Cultural norms contributing to company's success (Beinhocker, 2006, pg 371) -

  • performance orientation
  • honesty
  • meritocracy
  • mutual trust
  • reciprocity
  • shared purpose
  • nonhierarchical
  • openness
  • fact-based
  • challenge - competitive urgency

Culture of discipline --
See culture of discipline for the role of discipline as an essential factor, embedded in the organization's culture, in the ongoing success of a business organization.

Culture inquiry --
See culture inquiry and the related inquiry processes for a guide as to how to both understand culture and get a handle on what it might take to change the culture.

Culture and performance (Barney, 1986a) --
Organizational culture typically is defined as a complex set of values, beliefs, assumptions, and symbols that define the way in which a firm conducts its business. In this sense, culture has pervasive effects on a firm because a firm's culture not only defines who its relevant employees, customers, suppliers, and competitors are, but it also defines how a firm will interact with these key actors (Louis, 1983). This conception of organizational culture blurs classical distinctions between an organization's culture and its structure and strategy (Tichy, 1983) because these attributes of a firm are direct manifestations of cultural assumptions about what business a firm is in and how it conducts business. For a similar view, see cultural web.
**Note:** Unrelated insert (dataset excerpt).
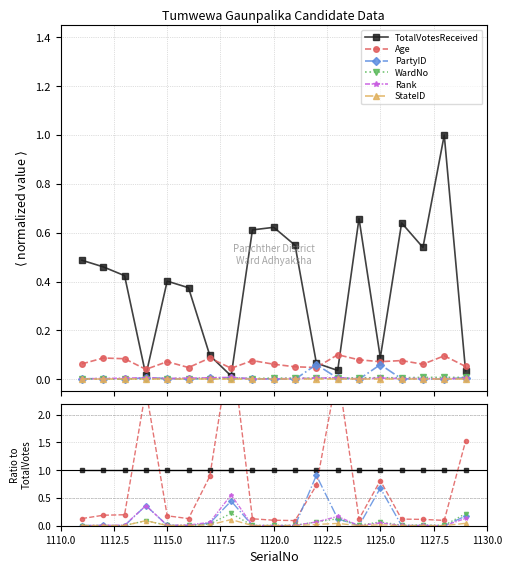

The Rank series shows 0.0 at 1120.0. True or false?

False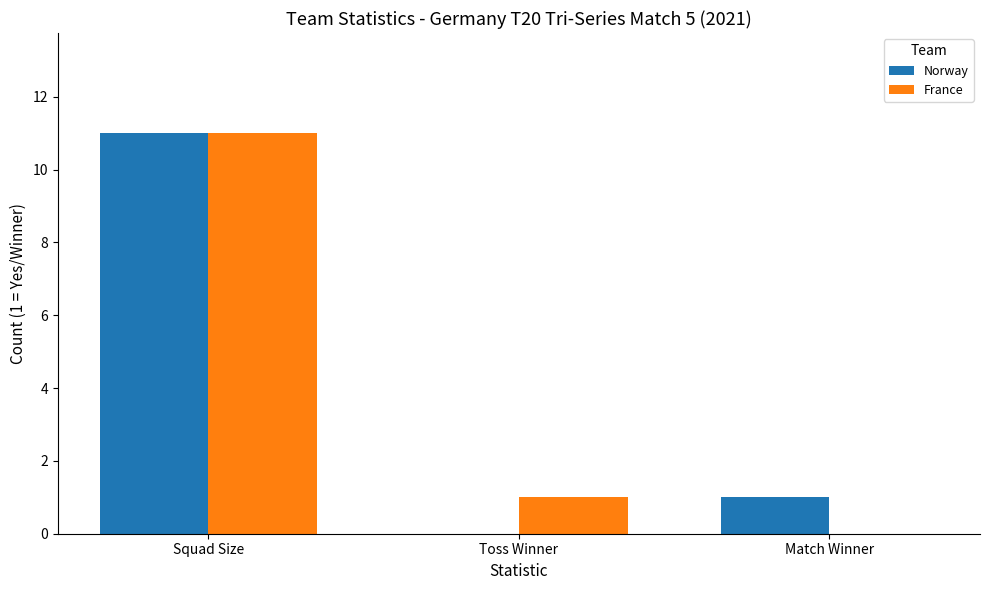

The value of France at Match Winner is 0. True or false?

True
Imitability -- There is significant evidence which suggests that valuable and rare organizational cultures often may be very difficult, if not impossible to imitate.

Path dependence -- The constellation of persistent symbols, beliefs, and values that characterize a firm's culture at least partially reflect the unique early history of the firm, including the pattern-setting influence of company founders.

Culture and sustained superior financial performance --
In order for a firm's culture to provide sustained competitive advantages, and thus, by implication, be a source of sustained superior financial performance, three conditions must be met (Barney, 1985a).

  • First, the culture must be valuable; it must enable a firm to do things and behave in ways that lead to high sales, low costs, high margins, or in other ways add financial value to the firm. Because superior financial performance is an economic concept, culture, to generate such performance, must have positive economic consequences.
  • Second, the culture must be rare; it must have attributes and characteristics that are not common to the cultures of a large number of other firms.
  • Third, such a culture must be imperfectly imitable; firms without these cultures cannot engage in activities that will change their cultures to include the required characteristics, they will be at some disadvantage (reputational, experience, etc.) compared to the firm they are trying to imitate.

Contrasting cultures --
For an example of two contrasting cultures, see police culture for a contrast between police and intelligence culture. A similar type of antithetical cultural difference exists between exploration and exploitation.

See institutions for the organizational ecology view of structure in the organization related to culture.